His strong, opinionated wife lie shattered at his feet incapable of making even the smallest decision. And he, utterly beat and worn out, stoops down and gingerly scoops up the broken pieces of his woman, every last deformed bit. Arms loaded with these unrecognizable shards, he cradles them and gently lays them on the bed. He does not try to fix it, to fit the pieces back together or reassemble. No, he waits. He enduringly watches as the heap of his wife slowly reforms - a flicker of her old self, the woman he fell in with, the one he married – only to crumble again. And still he keeps vigil over the crumpled pile of woman, even though his own devastation wreaks havoc inside him, his concern is for her.

He walks on eggshells as life moves forward, never quite sure what state she’ll be in that day, that hour. Sometimes he arrives home to a wife making dinner, humming along to the radio. Others, he opens the door and rushes towards the sound of her sobs. Immediately setting aside his own needs and wants, to embrace her in the only love that heals.

Time marches on. He’s had no reprieve. Exhaustion is an understatement. He is utterly burnt out from giving so much of himself, coping with his own anguish and functioning in the greater world for the both of them.

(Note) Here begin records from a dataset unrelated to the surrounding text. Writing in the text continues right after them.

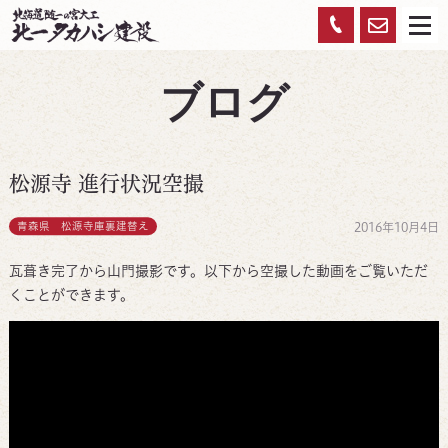
お
0120-
メ
ニ
ュ
問
959-
ー
ブログ
い
450
合
わ
松源寺 進行状況空撮
せ
青森県 松源寺庫裏建替え
2016年10月4日
​瓦葺き完了から山門撮影です。以下から空撮した動画をご覧いただ
くことができます。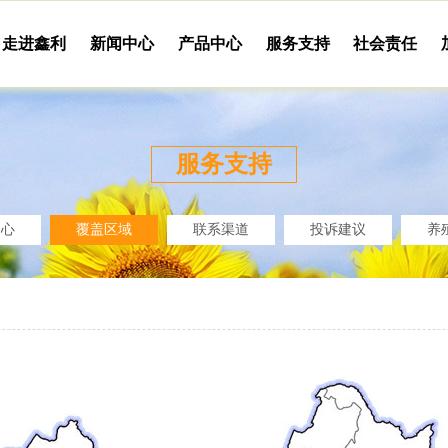
走进鑫利
新闻中心
产品中心
服务支持
社会责任
服务支持
中心
覆盖区域
联系渠道
投诉建议
养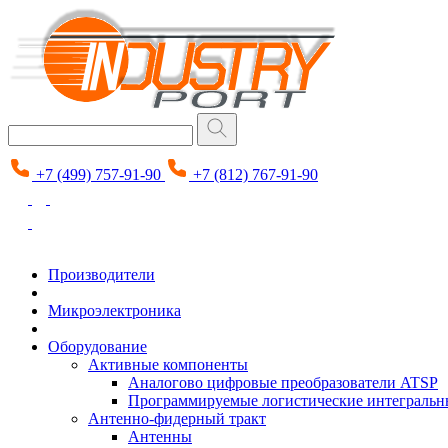
+7 (499) 757-91-90
+7 (812) 767-91-90
Производители
Микроэлектроника
Оборудование
Активные компоненты
Аналогово цифровые преобразователи ATSP
Программируемые логистические интеграль
Антенно-фидерный тракт
Антенны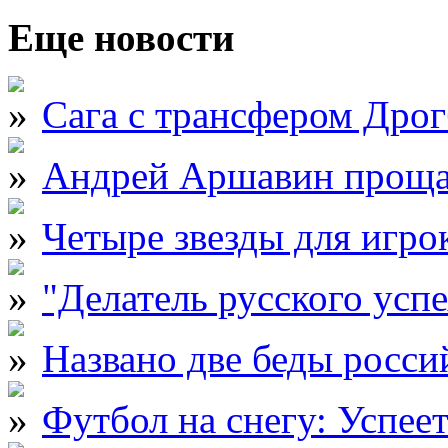
Еще новости
Сага с трансфером Дрог
Андрей Аршавин прощае
Четыре звезды для игро
"Делатель русского усп
Названо две беды росси
Футбол на снегу: Успеет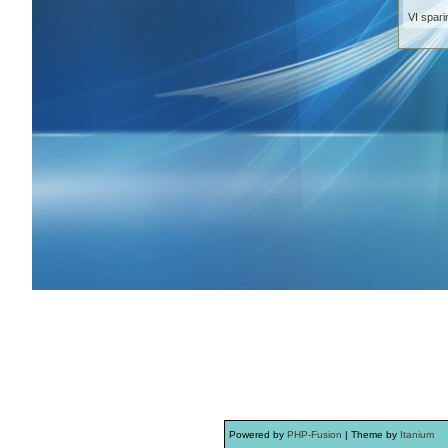
VI spari
Powered by
PHP-Fusion
| Theme by
Itanium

Regardless of his dried up reserves and his own need for nurturing, when he sees that wince of pain flash across her face he stops what he’s doing and comes to her. Still giving when he has nothing left to give. His dedication never wanes.

Patiently he monitors her status, absorbing the peaks and valleys; always braced for the storm. He abides.

I am so incredibly fortunate to have E as my partner. It is only with his love, patience and strength that I am surviving this. He is literally my reason for living.